Feuchtigkeit für trockene Haare | Haarbande

Heute geht es in der Haarbande um Feuchtigkeit für trockenes Haar und das ist auf dem Wuscheline-Blog ganz sicher kein neues Thema. Denn wellige und lockige Haare sind fast immer trocken bzw. haben zu wenig Feuchtigkeit und meine ganz bestimmt. Was also kann man tun, um zu Trockenheit neigende Haare mit Feuchtigkeit zu versorgen oder die Feuchtigkeit im Haar zu halten? Hier ein paar Anregungen.

Feuchtigkeit für trockene Haare | Haarbande

1. Seltener waschen

Vielleicht klingt das erstmal seltsam und unlogisch, aber meiner Erfahrung nach stimmt es: weniger Waschen bringt den Haaren mehr Feuchtigkeit. Und mit „weniger“ meine ich einerseits seltener und andererseits schonender.

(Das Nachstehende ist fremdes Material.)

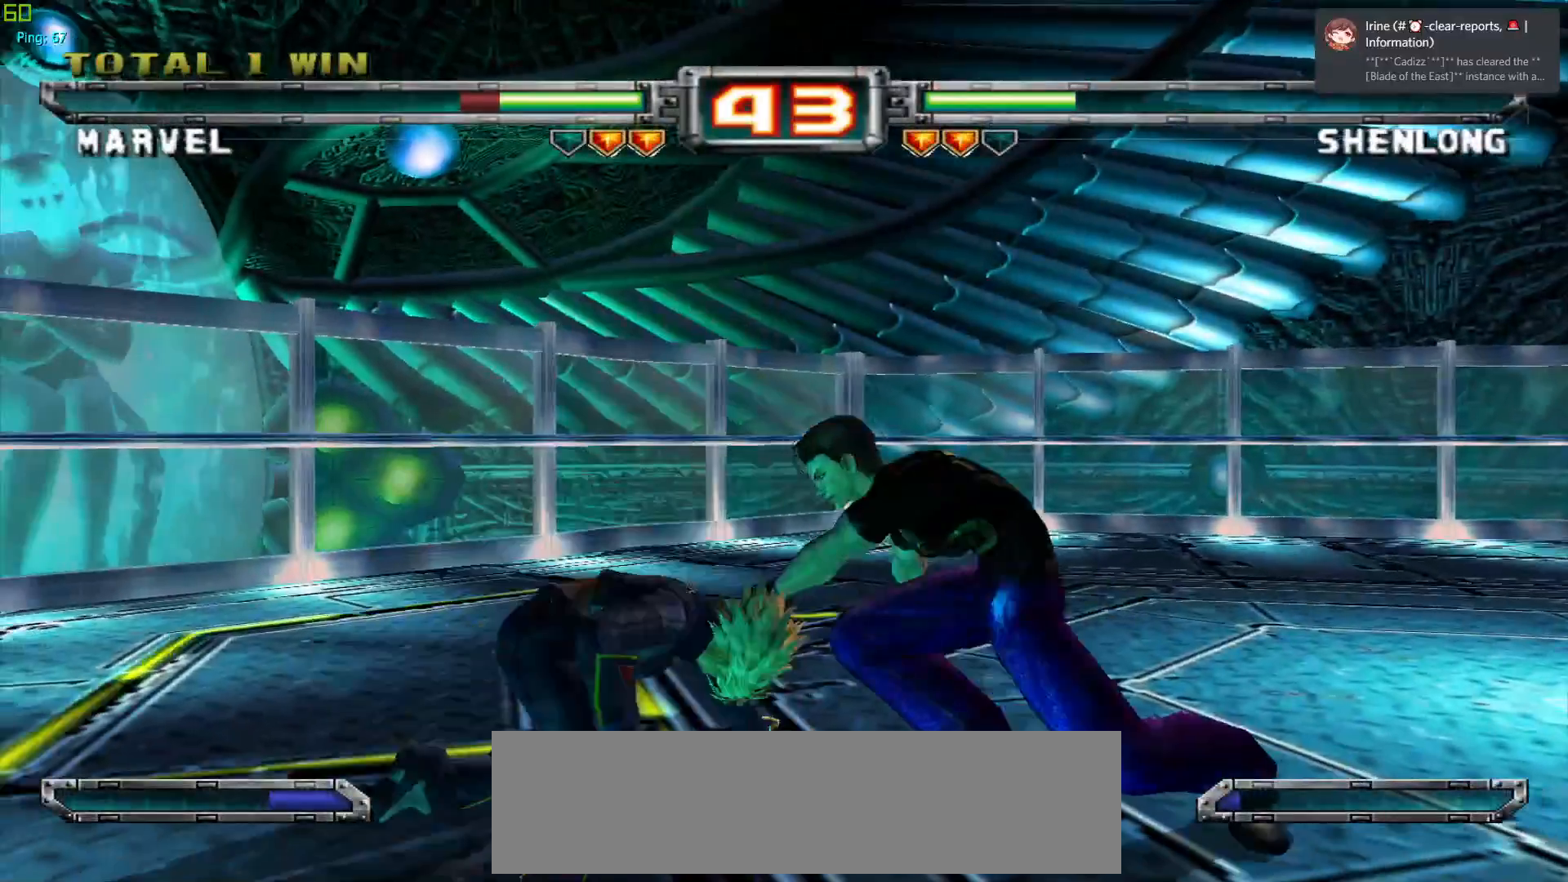
{"buttons": [], "left_stick": "down", "events": [[33, "CROSS", "down"], [33, "SQUARE", "down"], [133, "SQUARE", "up"], [150, "CROSS", "up"], [233, "left_stick", "down"], [317, "left_stick", "center"], [383, "left_stick", "down"]]}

Jede Haarwäsche trocknet die Haare aus, raubt ihnen Feuchtigkeit, die nach der Wäsche wieder zugeführt werden muss (meist durch Spülung, Kur, Leave-Ins, Sprays usw.). Wenn man trockene Haare hat (und um die geht es hier ja), ist es meist kein Problem, auf einen Haarwaschrhythmus von einer Woche oder seltener zu kommen. Und wenn das kein Problem ist, dann sollte man die Haare auch nicht öfter waschen, außer es ist unbedingt nötig.

Man kann das auch umgekehrt denken: jede weggelassene Wäsche lässt dem Haar die eigene Feuchtigkeit bzw. den Schutzmantel, den das körpereigene, pflegende Sebum um die einzelnen Haare bildet. Seltener waschen heißt also mehr Feuchtigkeit im Haar.

Falls man wirklich das Gefühl hat, dass dem Haar „Wasser“ fehlt (bei trockener Luft ist das evtl. manchmal der Fall), kann man die Haare einfach etwas mit Wasser einsprühen, statt zu waschen.

2. Schonender waschen

Klar, irgendwann und irgendwie muss man seine Haare zumeist waschen. Wenn man trockenes und/oder welliges Haar hat, dann sollte man sich Gedanken um die Waschmethode machen und eine auswählen, die die Haare schont und ihnen möglichst viel Feuchtigkeit „lässt“, den Schutzmantel wenig angreift.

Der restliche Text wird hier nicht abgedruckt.